Out of the Blue, by Jan Wong (Jan Wong, 2012)
This book’s subtitle says it all: “A memoir of workplace depression, recovery, redemption, and, yes, happiness.”
Jan Wong was an award-winning journalist and best-selling author, on staff at the Toronto Globe and Mail, one of Canada’s largest newspapers. She was tough, focused, and unstoppable. Until national backlash to one of her articles triggered death threats and caused the paper to withdraw its support (despite having approved the story in the first place).
I love the title of this book, with its double meaning. The crisis hit “out of the blue” but also the book is Ms. Wong’s story of coming through and out of the “blue” of depression. In the preface she says, “I want to tell you that there is day after night, and hope on the other side.” [p. 10]
Oddly enough, I heard about the book in a conversation about independently-published works. Since I’m now an indie author myself, I listened closer, only to recognize the author from her syndicated columns in my local newspaper. I like her columns, and her story caught my interest.
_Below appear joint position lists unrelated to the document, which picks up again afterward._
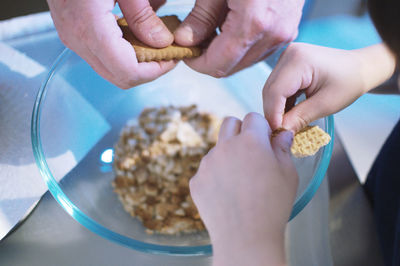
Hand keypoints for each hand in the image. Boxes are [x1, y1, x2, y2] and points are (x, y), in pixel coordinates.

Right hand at [47, 0, 175, 88]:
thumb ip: (143, 15)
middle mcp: (78, 40)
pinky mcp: (73, 34)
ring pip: (111, 70)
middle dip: (149, 70)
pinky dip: (124, 54)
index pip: (128, 72)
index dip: (156, 70)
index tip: (174, 56)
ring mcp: (73, 39)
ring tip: (156, 45)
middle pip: (120, 77)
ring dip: (137, 63)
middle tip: (169, 53)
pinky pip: (102, 56)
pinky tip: (137, 37)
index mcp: (90, 28)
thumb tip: (162, 42)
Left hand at [174, 0, 303, 76]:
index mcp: (254, 22)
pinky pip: (258, 50)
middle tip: (194, 40)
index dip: (197, 63)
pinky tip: (230, 26)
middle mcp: (273, 34)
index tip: (185, 51)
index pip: (218, 64)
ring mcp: (284, 34)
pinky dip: (241, 46)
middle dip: (209, 59)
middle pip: (231, 67)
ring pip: (244, 62)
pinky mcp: (288, 30)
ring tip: (212, 30)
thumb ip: (201, 16)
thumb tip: (185, 41)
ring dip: (225, 54)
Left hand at [190, 113, 297, 265]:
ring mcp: (207, 163)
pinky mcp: (196, 180)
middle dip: (240, 131)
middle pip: (229, 123)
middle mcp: (225, 147)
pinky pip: (206, 169)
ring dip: (228, 155)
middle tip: (251, 152)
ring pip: (217, 148)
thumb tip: (282, 135)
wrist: (245, 237)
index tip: (266, 141)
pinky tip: (227, 193)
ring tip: (240, 181)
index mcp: (250, 141)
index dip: (261, 128)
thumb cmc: (272, 205)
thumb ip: (282, 149)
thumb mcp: (287, 174)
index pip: (252, 117)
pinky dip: (216, 175)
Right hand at [263, 43, 396, 131]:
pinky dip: (281, 102)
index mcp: (298, 60)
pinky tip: (289, 114)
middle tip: (281, 134)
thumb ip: (299, 118)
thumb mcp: (326, 104)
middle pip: (270, 91)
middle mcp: (288, 55)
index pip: (275, 92)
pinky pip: (277, 87)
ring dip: (276, 109)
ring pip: (271, 90)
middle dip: (273, 113)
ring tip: (286, 125)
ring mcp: (286, 58)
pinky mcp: (287, 64)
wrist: (360, 68)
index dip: (273, 115)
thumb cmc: (349, 82)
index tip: (277, 135)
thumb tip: (280, 133)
Out of the Blue is a transparent look back at one person’s major depressive episode. Jan Wong is a gifted writer, and the text flows like a novel except where she adds portions of relevant research. Those never feel like info dumps, but they do remind us we’re reading non-fiction. The author has reconstructed this period in her life from detailed notes and conversations with family and friends, and she offers the disclaimer that her perception of events may not have always been accurate. (For example, was the doctor’s receptionist shrill and impatient or merely efficient? Hypersensitivity affects the interpretation.)
Although every person’s experience with depression is different, I learned a lot from the information she shared. Perhaps my chief take-away was that talk therapy is at least as important as medication, and that the sooner a person can admit they need help, the sooner they can begin to heal. I was startled to learn that one reason we don’t hear more about workplace-induced stress and depression is that employer/employee settlements routinely involve a gag clause forbidding the employee to speak of what happened. Imagine what that does for your healing! Fortunately for us, Ms. Wong held her ground against that clause in her own settlement.
As a Christian, I didn’t necessarily embrace the evolutionary theories in the book, but overall it gave me a much better awareness of the effects of depression. It was also an interesting read, and I was glad to see a positive ending. Because I normally review faith-based writing, I do want to include a language warning. Chapter 3 begins with a burst of profanity. If that’s an issue for you, just skip the first few paragraphs. These words are snippets of quotes from the overwhelming amount of hate mail Ms. Wong received in response to her news article. Their inclusion is to give us a sense of her circumstances.
Canadian author Jan Wong teaches journalism in Fredericton, New Brunswick, and is a columnist for Toronto Life. For more about the author and her work, visit her website: janwong.ca. If you visit, take note of the image showing that Out of the Blue made the bestseller list (despite being independently published) of the very newspaper that failed to support her as an employee in distress.